Maintenant donc, mes frères, quel témoignage la joie de vos cœurs rend-elle à votre amour du Christ ? Pour moi, voici ce que je pense, à vous de voir si j'ai raison : si jamais vous avez aimé Jésus, vivant, mort, puis revenu à la vie, en ce jour où dans l'Église tant de messagers proclament sa résurrection, votre cœur exulte et s'écrie : « On me l'a annoncé, Jésus, mon Dieu, est vivant ! Voici qu'à cette nouvelle mon esprit, assoupi de chagrin, se ranime, lui qui languissait dans la tiédeur et tombait dans le découragement. » Car la douce voix qui apporte cet heureux message, réveille de la mort les coupables eux-mêmes.

À ceci tu reconnaîtras avec certitude que ton esprit revit pleinement dans le Christ, s'il dit du fond du cœur : « Jésus vit, cela me suffit. » Cri de foi bien digne des amis de Jésus ! Amour très chaste qui s'exprime ainsi : « Jésus vit, cela me suffit. » S'il vit, je vis, car mon âme est suspendue à lui.
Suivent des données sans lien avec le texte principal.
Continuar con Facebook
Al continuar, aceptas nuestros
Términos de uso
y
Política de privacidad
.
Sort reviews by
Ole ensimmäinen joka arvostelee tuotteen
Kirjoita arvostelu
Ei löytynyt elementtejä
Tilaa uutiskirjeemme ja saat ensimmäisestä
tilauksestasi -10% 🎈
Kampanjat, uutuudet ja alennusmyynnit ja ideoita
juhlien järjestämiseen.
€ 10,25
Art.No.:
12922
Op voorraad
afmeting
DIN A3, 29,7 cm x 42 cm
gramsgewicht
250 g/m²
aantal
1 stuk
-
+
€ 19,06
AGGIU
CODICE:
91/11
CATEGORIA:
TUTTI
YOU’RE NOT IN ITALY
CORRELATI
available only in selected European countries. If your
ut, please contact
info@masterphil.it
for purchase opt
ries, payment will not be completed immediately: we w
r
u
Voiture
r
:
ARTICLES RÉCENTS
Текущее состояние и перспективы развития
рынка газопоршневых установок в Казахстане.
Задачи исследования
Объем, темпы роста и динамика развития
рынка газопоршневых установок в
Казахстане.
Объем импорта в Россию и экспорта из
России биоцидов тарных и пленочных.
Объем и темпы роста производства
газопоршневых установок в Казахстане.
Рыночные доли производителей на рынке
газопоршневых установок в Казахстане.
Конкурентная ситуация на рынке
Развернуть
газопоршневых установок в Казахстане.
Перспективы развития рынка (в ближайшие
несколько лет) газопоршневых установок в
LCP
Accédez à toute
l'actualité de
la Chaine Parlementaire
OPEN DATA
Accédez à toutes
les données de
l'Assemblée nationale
Bien plus, il est ma vie et mon tout. Que peut-il me manquer si Jésus est vivant ? Bien plus : que tout le reste me fasse défaut, peu m'importe pourvu que Jésus soit vivant. Que lui même soit loin de moi, si tel est son bon plaisir, il me suffit qu'il vive, lui, ne fût-ce que pour lui même". Quand l'amour du Christ absorbe toute l'affection de l'homme au point que, se reniant et s'oubliant lui même, il ne soit plus sensible qu'à Jésus Christ et à ce qui le concerne, alors, à mon avis, la charité est parfaite en lui. Pour l'homme ainsi disposé, la pauvreté n'est plus un fardeau. Il est insensible aux injures, il se rit des brimades, il ne craint aucun dommage, la mort lui semble un gain. Ou plutôt il pense ne jamais mourir, car il sait qu'il passera de la mort à la vie, et il s'écrie avec confiance : « J'irai et je le verrai avant de mourir. »

Sermon 1 pour la Résurrection du Seigneur, -35 (extraits).
Cf. Guerric d’Igny, Sermons 2 (Sources chrétiennes, 202), Paris, 1973, p. 223-227.